WHAT YOU ARE ASKED TO DO: Turn the data below into a Markdown table with two columns, Row and Data line, putting a row number in Row and one line of text in Data line. Include every line, omit blank lines, and leave out the picture markers.

:::::

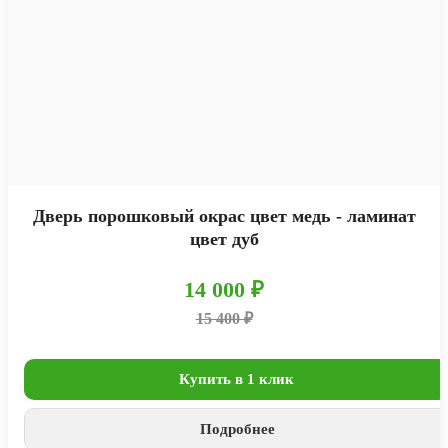
Дверь порошковый окрас цвет медь - ламинат
цвет дуб
14 000 ₽
15 400 ₽
Купить в 1 клик
Подробнее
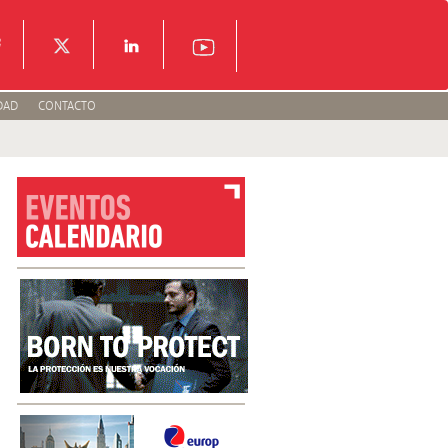
DAD
CONTACTO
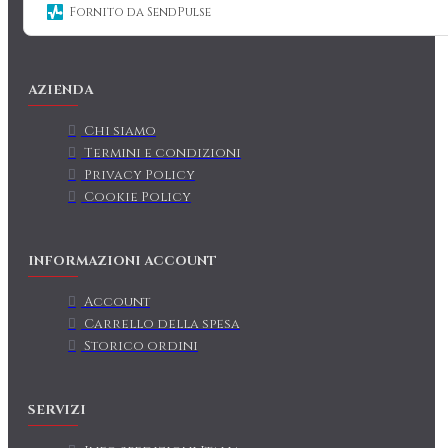
Fornito da SendPulse
AZIENDA
Chi siamo
Termini e condizioni
Privacy Policy
Cookie Policy
INFORMAZIONI ACCOUNT
Account
Carrello della spesa
Storico ordini
SERVIZI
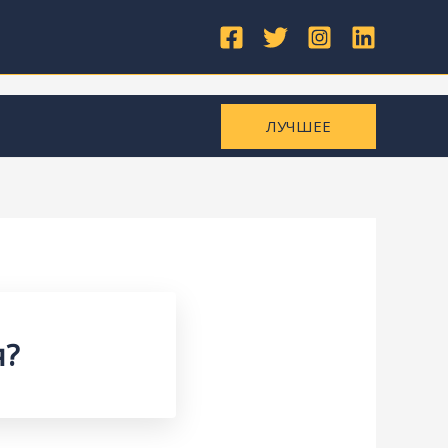
ЛУЧШЕЕ
я?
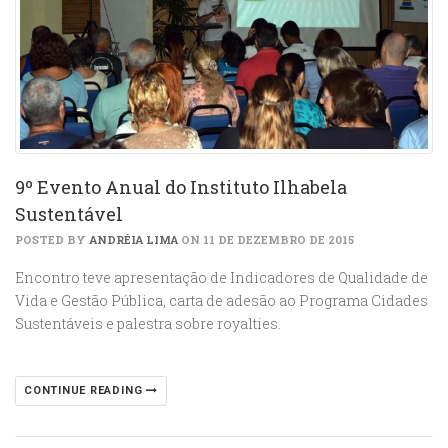
9º Evento Anual do Instituto Ilhabela
Sustentável
POSTED BY
ANDRÉIA LIMA
ON 11 DE DEZEMBRO DE 2015
Encontro teve apresentação de Indicadores de Qualidade de
Vida e Gestão Pública, carta de adesão ao Programa Cidades
Sustentáveis e palestra sobre royalties.
CONTINUE READING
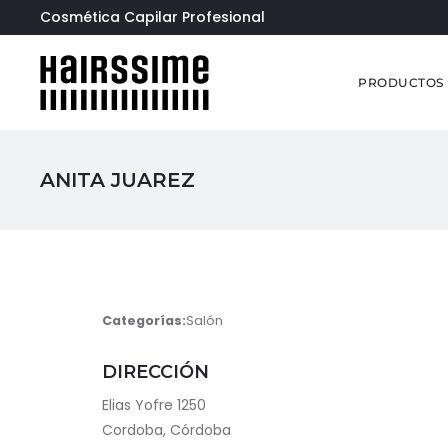
Cosmética Capilar Profesional
PRODUCTOS
ANITA JUAREZ
Categorías:
Salón
DIRECCIÓN
Elias Yofre 1250
Cordoba, Córdoba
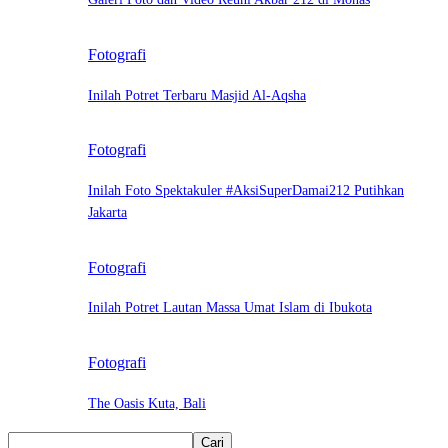
Fotografi
Inilah Potret Terbaru Masjid Al-Aqsha
Fotografi
Inilah Foto Spektakuler #AksiSuperDamai212 Putihkan
Jakarta
Fotografi
Inilah Potret Lautan Massa Umat Islam di Ibukota
Fotografi
The Oasis Kuta, Bali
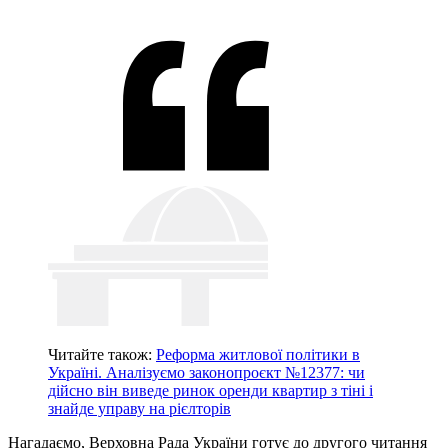
Читайте також:
Реформа житлової політики в
Україні. Аналізуємо законопроєкт №12377: чи
дійсно він виведе ринок оренди квартир з тіні і
знайде управу на рієлторів
Нагадаємо, Верховна Рада України готує до другого читання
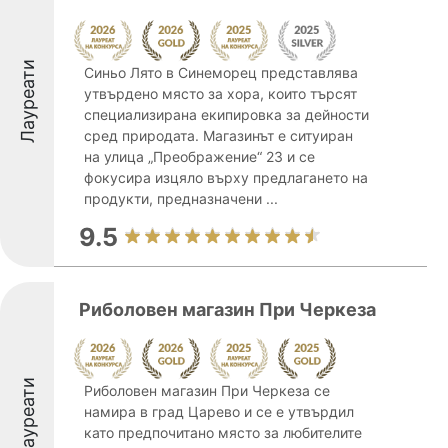
Лауреати
Синьо Лято в Синеморец представлява
утвърдено място за хора, които търсят
специализирана екипировка за дейности
сред природата. Магазинът е ситуиран
на улица „Преображение“ 23 и се
фокусира изцяло върху предлагането на
продукти, предназначени ...
9.5
Риболовен магазин При Черкеза
Лауреати
Риболовен магазин При Черкеза се
намира в град Царево и се е утвърдил
като предпочитано място за любителите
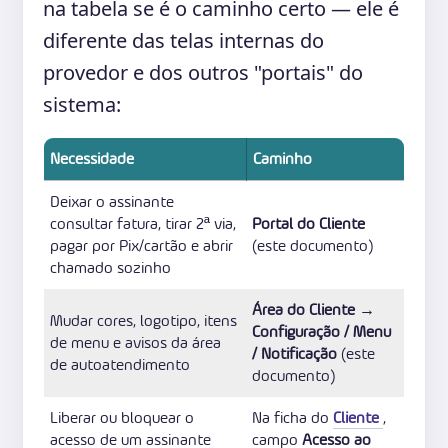
na tabela se é o caminho certo — ele é
diferente das telas internas do
provedor e dos outros "portais" do
sistema:
Necessidade
Caminho
Deixar o assinante
consultar fatura, tirar 2ª via,
Portal do Cliente
pagar por Pix/cartão e abrir
(este documento)
chamado sozinho
Área do Cliente →
Mudar cores, logotipo, itens
Configuração / Menu
de menu e avisos da área
/ Notificação
(este
de autoatendimento
documento)
Liberar ou bloquear o
Na ficha do
Cliente
,
acesso de um assinante
campo
Acesso ao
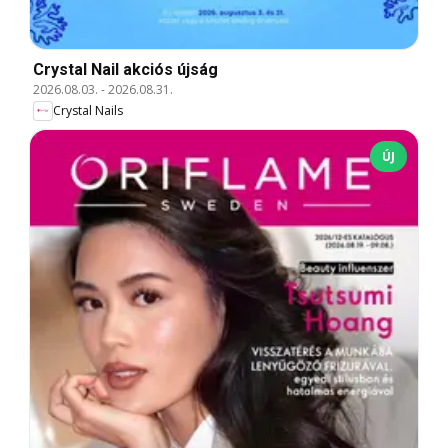
Crystal Nail akciós újság
2026.08.03.
-
2026.08.31.
Crystal Nails
ÚJ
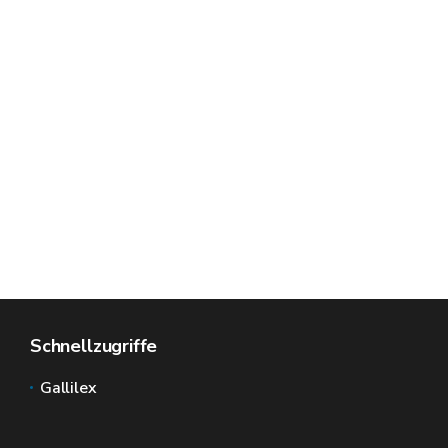
Schnellzugriffe
Gallilex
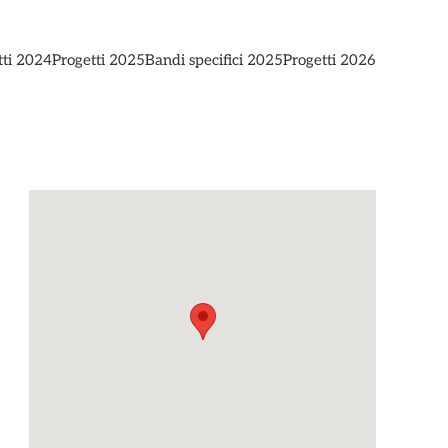
tti 2024
Progetti 2025
Bandi specifici 2025
Progetti 2026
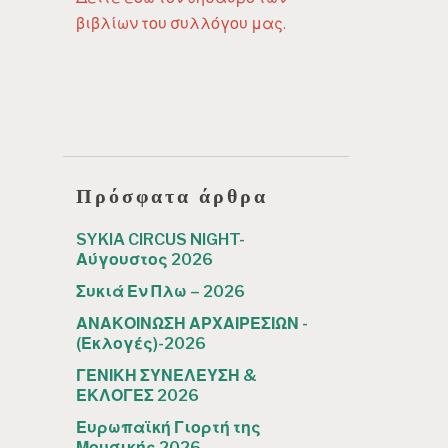
βιβλίων του συλλόγου μας.
Πρόσφατα άρθρα
SYKIA CIRCUS NIGHT-
Αύγουστος 2026
Συκιά Εν Πλω – 2026
ΑΝΑΚΟΙΝΩΣΗ ΑΡΧΑΙΡΕΣΙΩΝ -
(Εκλογές)-2026
ΓΕΝΙΚΗ ΣΥΝΕΛΕΥΣΗ &
ΕΚΛΟΓΕΣ 2026
Ευρωπαϊκή Γιορτή της
Μουσικής 2026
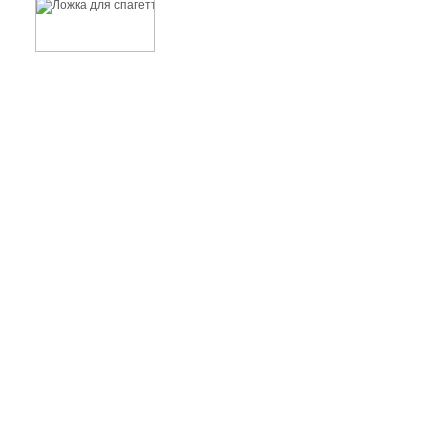
Ложка для спагетти ACCIAI нержавеющая сталь
527 руб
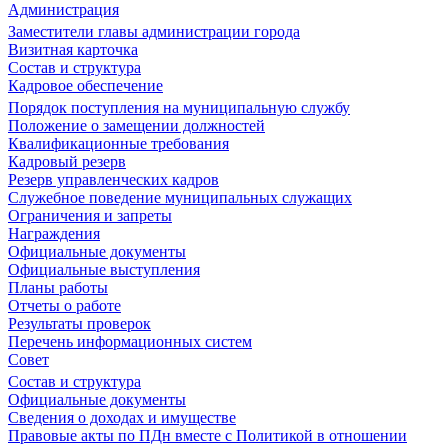
Администрация
Заместители главы администрации города
Визитная карточка
Состав и структура
Кадровое обеспечение
Порядок поступления на муниципальную службу
Положение о замещении должностей
Квалификационные требования
Кадровый резерв
Резерв управленческих кадров
Служебное поведение муниципальных служащих
Ограничения и запреты
Награждения
Официальные документы
Официальные выступления
Планы работы
Отчеты о работе
Результаты проверок
Перечень информационных систем
Совет
Состав и структура
Официальные документы
Сведения о доходах и имуществе
Правовые акты по ПДн вместе с Политикой в отношении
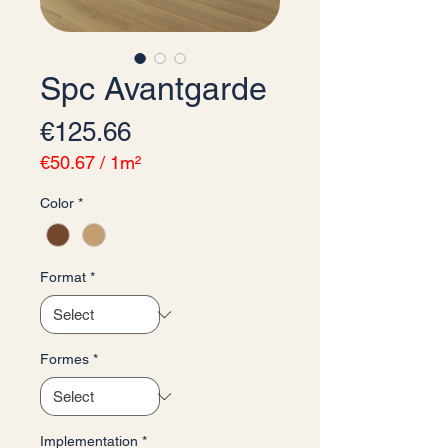
Spc Avantgarde
Price
€125.66
€50.67
/
1m²
€50.67
Color
*
per
1
Square
meter
Format
*
Formes
*
Implementation
*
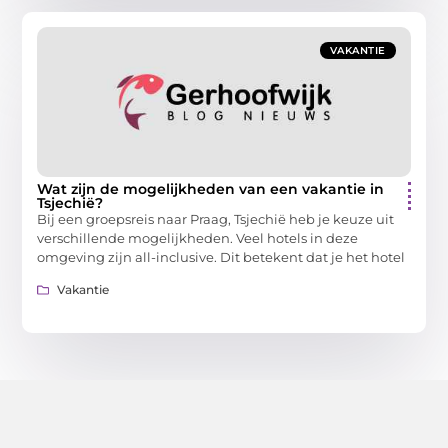
VAKANTIE
Wat zijn de mogelijkheden van een vakantie in
Tsjechië?
Bij een groepsreis naar Praag, Tsjechië heb je keuze uit
verschillende mogelijkheden. Veel hotels in deze
omgeving zijn all-inclusive. Dit betekent dat je het hotel
Vakantie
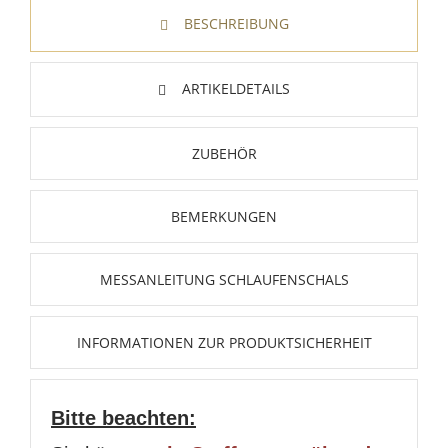
BESCHREIBUNG
ARTIKELDETAILS
ZUBEHÖR
BEMERKUNGEN
MESSANLEITUNG SCHLAUFENSCHALS
INFORMATIONEN ZUR PRODUKTSICHERHEIT
Bitte beachten:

:::::

EXERCISE RESULT:
| Row | Data line |
|---|---|
| 1 | Дверь порошковый окрас цвет медь - ламинат |
| 2 | цвет дуб |
| 3 | 14 000 ₽ |
| 4 | 15 400 ₽ |
| 5 | Купить в 1 клик |
| 6 | Подробнее |
| 7 | DAD |
| 8 | CONTACTO |
| 9 | Fornito da SendPulse |
| 10 | AZIENDA |
| 11 | Chi siamo |
| 12 | Termini e condizioni |
| 13 | Privacy Policy |
| 14 | Cookie Policy |
| 15 | INFORMAZIONI ACCOUNT |
| 16 | Account |
| 17 | Carrello della spesa |
| 18 | Storico ordini |
| 19 | SERVIZI |
| 20 | ЛУЧШЕЕ |
| 21 | я? |
| 22 | 9º Evento Anual do Instituto Ilhabela |
| 23 | Sustentável |
| 24 | POSTED BY |
| 25 | ANDRÉIA LIMA |
| 26 | ON 11 DE DEZEMBRO DE 2015 |
| 27 | Encontro teve apresentação de Indicadores de Qualidade de |
| 28 | Vida e Gestão Pública, carta de adesão ao Programa Cidades |
| 29 | Sustentáveis e palestra sobre royalties. |
| 30 | CONTINUE READING |
| 31 | Cosmética Capilar Profesional |
| 32 | PRODUCTOS |
| 33 | ANITA JUAREZ |
| 34 | Categorías: |
| 35 | Salón |
| 36 | DIRECCIÓN |
| 37 | Elias Yofre 1250 |
| 38 | Cordoba, Córdoba |
| 39 | Fotografi |
| 40 | Inilah Potret Terbaru Masjid Al-Aqsha |
| 41 | Fotografi |
| 42 | Inilah Foto Spektakuler #AksiSuperDamai212 Putihkan |
| 43 | Jakarta |
| 44 | Fotografi |
| 45 | Inilah Potret Lautan Massa Umat Islam di Ibukota |
| 46 | Fotografi |
| 47 | The Oasis Kuta, Bali |
| 48 | Читайте також: |
| 49 | Реформа житлової політики в |
| 50 | Україні. Аналізуємо законопроєкт №12377: чи |
| 51 | дійсно він виведе ринок оренди квартир з тіні і |
| 52 | знайде управу на рієлторів |
| 53 | Нагадаємо, Верховна Рада України готує до другого читання |
| 54 | Лауреати |
| 55 | Синьо Лято в Синеморец представлява |
| 56 | утвърдено място за хора, които търсят |
| 57 | специализирана екипировка за дейности |
| 58 | сред природата. Магазинът е ситуиран |
| 59 | на улица „Преображение“ 23 и се |
| 60 | фокусира изцяло върху предлагането на |
| 61 | продукти, предназначени ... |
| 62 | 9.5 |
| 63 | Риболовен магазин При Черкеза |
| 64 | Лауреати |
| 65 | Риболовен магазин При Черкеза се |
| 66 | намира в град Царево и се е утвърдил |
| 67 | като предпочитано място за любителите |
| 68 | na tabela se é o caminho certo — ele é |
| 69 | diferente das telas internas do |
| 70 | provedor e dos outros "portais" do |
| 71 | sistema: |
| 72 | Necessidade |
| 73 | Caminho |
| 74 | Deixar o assinante |
| 75 | consultar fatura, tirar 2ª via, |
| 76 | Portal do Cliente |
| 77 | pagar por Pix/cartão e abrir |
| 78 | (este documento) |
| 79 | chamado sozinho |
| 80 | Área do Cliente → |
| 81 | Mudar cores, logotipo, itens |
| 82 | Configuração / Menu |
| 83 | de menu e avisos da área |
| 84 | / Notificação |
| 85 | (este |
| 86 | de autoatendimento |
| 87 | documento) |
| 88 | Liberar ou bloquear o |
| 89 | Na ficha do |
| 90 | Cliente |
| 91 | , |
| 92 | acesso de um assinante |
| 93 | campo |
| 94 | Acesso ao |
| 95 | Crystal Nail akciós újság |
| 96 | 2026.08.03. |
| 97 | - |
| 98 | 2026.08.31. |
| 99 | Crystal Nails |
| 100 | ÚJ |
| 101 | Schnellzugriffe |
| 102 | Gallilex |
| 103 | tti 2024 |
| 104 | Progetti 2025 |
| 105 | Bandi specifici 2025 |
| 106 | Progetti 2026 |
| 107 | βιβλίων του συλλόγου μας. |
| 108 | Πρόσφατα άρθρα |
| 109 | SYKIA CIRCUS NIGHT- |
| 110 | Αύγουστος 2026 |
| 111 | Συκιά Εν Πλω – 2026 |
| 112 | ΑΝΑΚΟΙΝΩΣΗ ΑΡΧΑΙΡΕΣΙΩΝ - |
| 113 | (Εκλογές)-2026 |
| 114 | ΓΕΝΙΚΗ ΣΥΝΕΛΕΥΣΗ & |
| 115 | ΕΚΛΟΓΕΣ 2026 |
| 116 | Ευρωπαϊκή Γιορτή της |
| 117 | Μουσικής 2026 |
| 118 | Ложка для спагетти ACCIAI нержавеющая сталь |
| 119 | 527 руб |
| 120 | Администрация |
| 121 | Заместители главы администрации города |
| 122 | Визитная карточка |
| 123 | Состав и структура |
| 124 | Кадровое обеспечение |
| 125 | Порядок поступления на муниципальную службу |
| 126 | Положение о замещении должностей |
| 127 | Квалификационные требования |
| 128 | Кадровый резерв |
| 129 | Резерв управленческих кадров |
| 130 | Служебное поведение муниципальных служащих |
| 131 | Ограничения и запреты |
| 132 | Награждения |
| 133 | Официальные документы |
| 134 | Официальные выступления |
| 135 | Планы работы |
| 136 | Отчеты о работе |
| 137 | Результаты проверок |
| 138 | Перечень информационных систем |
| 139 | Совет |
| 140 | Состав и структура |
| 141 | Официальные документы |
| 142 | Сведения о доходах и имуществе |
| 143 | Правовые акты по ПДн вместе с Политикой в отношении |
| 144 | Spc Avantgarde |
| 145 | Price |
| 146 | €125.66 |
| 147 | €50.67 |
| 148 | / |
| 149 | 1m² |
| 150 | €50.67 |
| 151 | Color |
| 152 | * |
| 153 | per |
| 154 | 1 |
| 155 | Square |
| 156 | meter |
| 157 | Format |
| 158 | * |
| 159 | Formes |
| 160 | * |
| 161 | Implementation |
| 162 | * |
| 163 | VAKANTIE |
| 164 | Wat zijn de mogelijkheden van een vakantie in |
| 165 | Tsjechië? |
| 166 | Bij een groepsreis naar Praag, Tsjechië heb je keuze uit |
| 167 | verschillende mogelijkheden. Veel hotels in deze |
| 168 | omgeving zijn all-inclusive. Dit betekent dat je het hotel |
| 169 | Vakantie |
| 170 | BESCHREIBUNG |
| 171 | ARTIKELDETAILS |
| 172 | ZUBEHÖR |
| 173 | BEMERKUNGEN |
| 174 | MESSANLEITUNG SCHLAUFENSCHALS |
| 175 | INFORMATIONEN ZUR PRODUKTSICHERHEIT |
| 176 | Bitte beachten: |